_Tasks to carry out:_
A: Please judge each statement against the post on the SPARQL 1.1 Protocol Validator bug, answering yes or no and quoting the deciding words from the post: (i) the poster ported the problem tests to Java; (ii) the poster had five tests failing when first reporting results; (iii) .Net decodes the parameters twice for the poster.
B: Extend the post on the SPARQL 1.1 Protocol Validator bug beyond its final sentence.

--- Start Passage ---

Possible Bug in SPARQL 1.1 Protocol Validator

Previous Topic Next Topic
 
classic Classic list List threaded Threaded
5 messages Options
Reply | Threaded
Open this post in threaded view
|

Possible Bug in SPARQL 1.1 Protocol Validator

Rob Vesse
Hi All

First off thanks for the excellent job you've all done in putting together
the SPARQL 1.1 specifications and for the comprehensive and substantial
test suite you've provided.  I look forward to SPARQL 1.1 becoming an
official W3C recommendation in the very near future

However I have encountered what may prove to be a bug in the SPARQL 1.1
Protocol Validator.  When I previously reported my results for this to
Gregory Williams for inclusion in the implementation report I had 4 tests
failing.  As my implementation has a very Windows centric environment
it was difficult for me to debug with the test runner as is so I ported
the problem tests to
Java - https://bitbucket.org/dotnetrdf/sparql11-protocol-validator/overview

Once I did this I found that there were some bugs in my SPARQL engine but
that my protocol implementation appeared to be fine, with the bugs in my
engine fixed the four failing tests now passed.  Yet when I run using the
official validator the tests still fail, specifically:

update_dataset_default_graph
update_dataset_default_graphs
update_dataset_named_graphs
update_dataset_full

After some digging in the Perl code I have identified what might be the
root cause of the problem, in the relevant tests the URIs are created like
so:

POST("${uurl}?using-graph-uri=http%3A%2F%2Fkasei.us%2F2009%2F09%2Fsparql%2F
data%2Fdata1.rdf&using-named-graph-uri=http%3A%2F%2Fkasei.us%2F2009%2F09%2F
sparql%2Fdata%2Fdata2.rdf", [
                                                'update' => $sparql,
                                        ]);

This appears to result in double encoding of the using-graph-uri and
using-named-graph parameters and since .Net only decodes the parameters
once for me (and I am clearly not going to decode them multiple times) the
SPARQL Updates end up not creating the expected data because the graph
URIs are incorrect.

--- End Passage ---
--- Start Listing ---

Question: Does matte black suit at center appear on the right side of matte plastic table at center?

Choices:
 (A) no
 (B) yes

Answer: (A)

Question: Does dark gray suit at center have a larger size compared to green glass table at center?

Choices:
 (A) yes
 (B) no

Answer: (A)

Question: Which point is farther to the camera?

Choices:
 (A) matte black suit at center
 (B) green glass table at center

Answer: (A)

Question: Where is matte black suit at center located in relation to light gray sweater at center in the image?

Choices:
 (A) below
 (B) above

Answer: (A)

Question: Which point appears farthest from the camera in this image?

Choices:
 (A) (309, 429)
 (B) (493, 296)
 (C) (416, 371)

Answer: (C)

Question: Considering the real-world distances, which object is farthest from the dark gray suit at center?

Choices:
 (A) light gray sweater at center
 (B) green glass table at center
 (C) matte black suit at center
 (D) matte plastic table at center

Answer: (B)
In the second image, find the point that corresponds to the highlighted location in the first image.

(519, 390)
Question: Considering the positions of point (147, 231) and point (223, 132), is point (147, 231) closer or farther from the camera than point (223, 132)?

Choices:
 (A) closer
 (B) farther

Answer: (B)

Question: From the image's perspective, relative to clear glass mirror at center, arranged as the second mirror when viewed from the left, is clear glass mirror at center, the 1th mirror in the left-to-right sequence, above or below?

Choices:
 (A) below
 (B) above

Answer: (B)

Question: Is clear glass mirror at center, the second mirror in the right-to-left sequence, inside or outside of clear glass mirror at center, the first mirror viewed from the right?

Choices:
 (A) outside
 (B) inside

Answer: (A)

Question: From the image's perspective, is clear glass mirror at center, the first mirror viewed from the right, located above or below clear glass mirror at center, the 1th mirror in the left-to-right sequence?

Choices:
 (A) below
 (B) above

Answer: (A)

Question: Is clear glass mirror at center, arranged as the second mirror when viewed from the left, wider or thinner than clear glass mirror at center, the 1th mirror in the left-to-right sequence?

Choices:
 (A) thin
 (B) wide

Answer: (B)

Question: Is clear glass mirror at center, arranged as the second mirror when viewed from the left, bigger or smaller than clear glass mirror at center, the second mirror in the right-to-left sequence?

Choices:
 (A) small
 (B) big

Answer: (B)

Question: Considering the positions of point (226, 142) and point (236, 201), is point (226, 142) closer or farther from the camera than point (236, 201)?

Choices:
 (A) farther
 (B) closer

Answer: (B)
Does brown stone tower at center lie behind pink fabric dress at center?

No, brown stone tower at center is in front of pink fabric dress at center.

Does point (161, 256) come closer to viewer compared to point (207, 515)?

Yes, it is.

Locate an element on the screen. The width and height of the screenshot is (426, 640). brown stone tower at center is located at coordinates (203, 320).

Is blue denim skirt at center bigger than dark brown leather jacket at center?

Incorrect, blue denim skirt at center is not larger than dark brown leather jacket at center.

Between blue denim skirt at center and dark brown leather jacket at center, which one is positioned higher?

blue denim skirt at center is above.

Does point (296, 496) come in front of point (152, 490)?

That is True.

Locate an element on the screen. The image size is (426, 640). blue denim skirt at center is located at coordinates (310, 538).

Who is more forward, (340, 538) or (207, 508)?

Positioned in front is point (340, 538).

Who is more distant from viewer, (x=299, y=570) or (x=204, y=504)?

--- End Listing ---

_Answers to each task:_
A:
(i) Yes: "I ported the problem tests to Java"
(ii) No: "I had 4 tests failing"
(iii) No: "since .Net only decodes the parameters once for me"

B:
In my Java harness it is passing the unencoded form through Apache HTTP
Client and this encodes the URI only once so I get the
correct URI on the server side and the tests pass.

I verified that double encoding does indeed appear to be the root cause of
the problem by replacing the unencoded form with the encoded form in my
Java test harness and then the tests start failing.

So it looks like the Perl code should be as follows:

POST("${uurl}?using-graph-uri=http://kasei.us/2009/09/sparql/
data/data1.rdf&using-named-graph-uri=http://kasei.us/2009/09/sparql/data/da
ta2.rdf", [
                                                'update' => $sparql,
                                        ]);

I.e. the URLs should not be encoded as LWP should take care of this
automatically AFAICT

However I am not 100% certain that double encoding is the issue because
other implementations like Fuseki seem to be totally fine.

I have spent some time trying to get the protocol validator running in an
Apache instance on my OS X laptop but have had little luck.  There is an
apparent undeclared dependency on TryCatch which won't install properly
under OS X for reasons unbeknownst to me and after forcing install the
script just fails to run with a vague and unhelpful compilation error in
the Apache logs.  Knowing next to nothing about Apache and Perl I'd rather
that someone who had a good environment to start with tried out making my
suggested changes and running against my implementation to see if
everything then passes.

Also if someone can look at my Java ports of the tests in question and
check I haven't made an error in porting the tests that would be
appreciated.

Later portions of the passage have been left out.